Despise is a strong word. I was once a huge Harry Potter fan, and as a lover of film, there’s no denying it is one of the best-made franchises there is, but haven’t we had enough? The problem with Harry Potter, apart from the obvious TERF elephant in the room (more on that later), is that it is everywhere, all year long. Because the Harry Potter films aren’t Christmas specific, not only are they on every Christmas, but sporadically throughout the year. Not to mention that you must deal with Harry Potter merch in clothing stores, gift shops, during Halloween, and, always, in every house where a ’90s/early-2000s kid happens to live.
Look, maybe this is more of a European struggle, and studying in Oxford in my early 20s where every other store is Harry Potter-themed certainly didn’t help my fatigue, but surely, it has to be time to move on, right? I’m not saying Harry Potter fans should give up their passion, but please, for the love of God, do all of us have to put up with it by association?
When a franchise has a woman as shortsighted and cynical as JK Rowling behind it, whose words have caused harm and given agency to others who wish to perpetuate that harm, it’s more than fair for some of us to not want to deal with yet another Harry Potter marathon on TV during the Holiday season. That’s not accounting for the boost in Harry Potter-themed everything in shops, trying to feed off of consumers’ nostalgia in a time as consumerist as Christmas.
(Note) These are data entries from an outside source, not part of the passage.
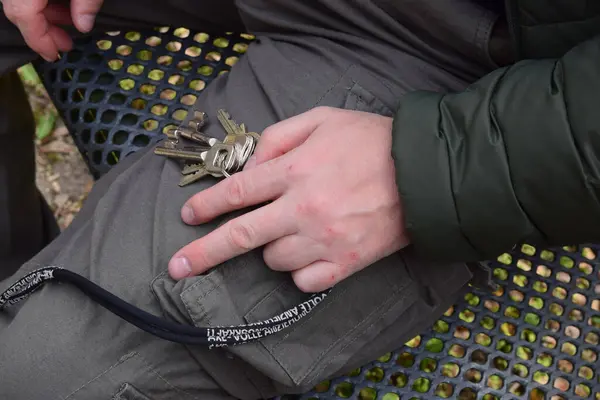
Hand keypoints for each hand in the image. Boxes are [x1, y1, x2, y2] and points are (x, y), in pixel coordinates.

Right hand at [2, 0, 102, 60]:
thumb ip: (86, 2)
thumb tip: (84, 26)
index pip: (22, 14)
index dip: (38, 39)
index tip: (53, 55)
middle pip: (18, 8)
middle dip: (42, 30)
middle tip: (65, 44)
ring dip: (43, 14)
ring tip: (70, 23)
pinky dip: (41, 1)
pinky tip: (63, 4)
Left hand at [169, 107, 409, 291]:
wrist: (425, 174)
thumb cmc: (371, 141)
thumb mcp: (322, 119)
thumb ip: (278, 137)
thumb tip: (248, 166)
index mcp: (295, 171)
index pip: (237, 193)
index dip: (207, 206)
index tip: (188, 218)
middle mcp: (303, 210)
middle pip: (241, 237)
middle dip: (203, 253)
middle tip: (177, 268)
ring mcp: (325, 241)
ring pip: (274, 261)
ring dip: (271, 248)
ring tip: (291, 230)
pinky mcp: (346, 265)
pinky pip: (305, 281)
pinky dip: (300, 271)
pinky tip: (310, 253)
Since I was a dear, sarcastic boy, the Vacation franchise has been a staple of the Temple of Tuck. Whether it was 1983’s original or 1985’s European Vacation, these were favorites in the household (although a tad inappropriate for kids in hindsight). Then came Christmas Vacation with some of the most quotable lines of any holiday movie ever made. It deserves its billing as a Christmas classic, and it is legitimately hilarious. At least it was the first 500 times I saw it. Practically everyone I know watches this movie religiously as soon as Thanksgiving arrives. They watch it over and over again. They quote the lines over and over and over. Yes, I’m aware that your shitter is full. So is mine, but you don’t hear me talking about it.
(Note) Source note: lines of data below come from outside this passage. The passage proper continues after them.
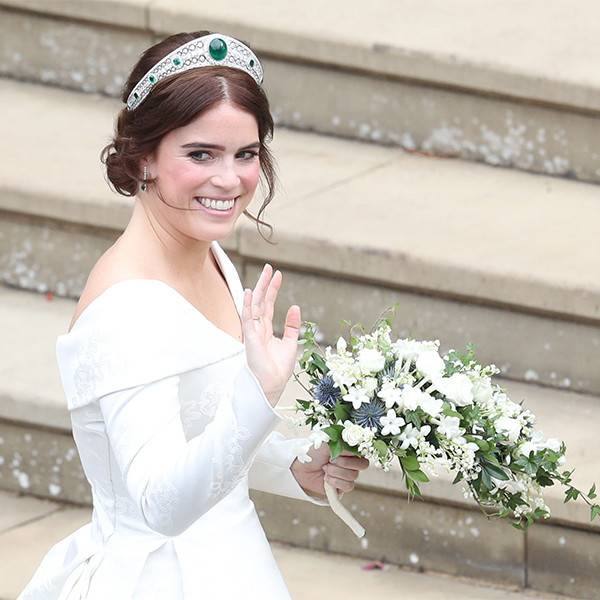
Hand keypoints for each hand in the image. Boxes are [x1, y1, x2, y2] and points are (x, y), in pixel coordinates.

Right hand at [242, 264, 300, 406]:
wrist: (273, 384)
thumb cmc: (278, 368)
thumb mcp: (290, 343)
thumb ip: (291, 326)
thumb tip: (295, 307)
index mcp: (266, 329)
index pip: (268, 305)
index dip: (273, 290)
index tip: (278, 275)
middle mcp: (258, 328)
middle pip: (260, 301)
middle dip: (265, 284)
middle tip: (269, 267)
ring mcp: (253, 332)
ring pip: (254, 305)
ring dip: (259, 289)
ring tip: (265, 273)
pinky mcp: (250, 338)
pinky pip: (248, 318)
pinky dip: (247, 305)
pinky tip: (248, 293)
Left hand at [291, 445, 369, 499]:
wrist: (301, 468)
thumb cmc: (313, 452)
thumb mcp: (327, 443)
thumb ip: (343, 443)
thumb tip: (354, 444)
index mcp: (350, 449)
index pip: (363, 452)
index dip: (351, 453)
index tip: (338, 452)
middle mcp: (351, 461)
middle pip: (362, 465)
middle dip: (344, 463)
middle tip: (330, 461)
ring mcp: (347, 474)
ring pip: (353, 476)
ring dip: (336, 472)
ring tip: (325, 469)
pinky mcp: (342, 486)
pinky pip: (348, 486)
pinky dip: (335, 482)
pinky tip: (326, 478)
What’s taken the spark out of the Griswolds’ hijinks is the numerous stories about Chevy Chase. I understand that you have to judge the art not the artist, but I always thought Clark Griswold was a bit of an asshole anyway. Now it seems that was simply Chevy playing himself, minus the more touching moments. In all, I could never see Christmas Vacation again and be perfectly fine.
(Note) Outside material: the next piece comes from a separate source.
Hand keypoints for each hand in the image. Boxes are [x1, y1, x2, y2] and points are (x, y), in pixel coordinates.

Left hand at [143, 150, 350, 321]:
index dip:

Your favorite Christmas song makes Matt “What the” Tuck cringe
I’ve come to the conclusion that there are only about a dozen “classic” Christmas songs, give or take a couple. “Jingle Bells,” “Frosty the Snowman,” “Sleigh Ride,” “Jingle Bell Rock,” “Santa Baby,” and “All I Want For Christmas Is You” immediately come to mind. From Thanksgiving until Dec. 26, there’s an onslaught of these songs relentlessly blasted in every department store, and here I am ducking, dodging, and hoping for the best like I’m storming the beaches of Normandy. I still have PTSD whenever I hear those sleigh bells jingling and ring-ting tingling, too.
The worst part is that it’s the same songs just sung by different pop and country stars. The voices and tempos may change, but it’s the same dozen tunes one right after another, and none of them are good with one exception: “Mr. Hankey the Christmas Poo.” That one is great.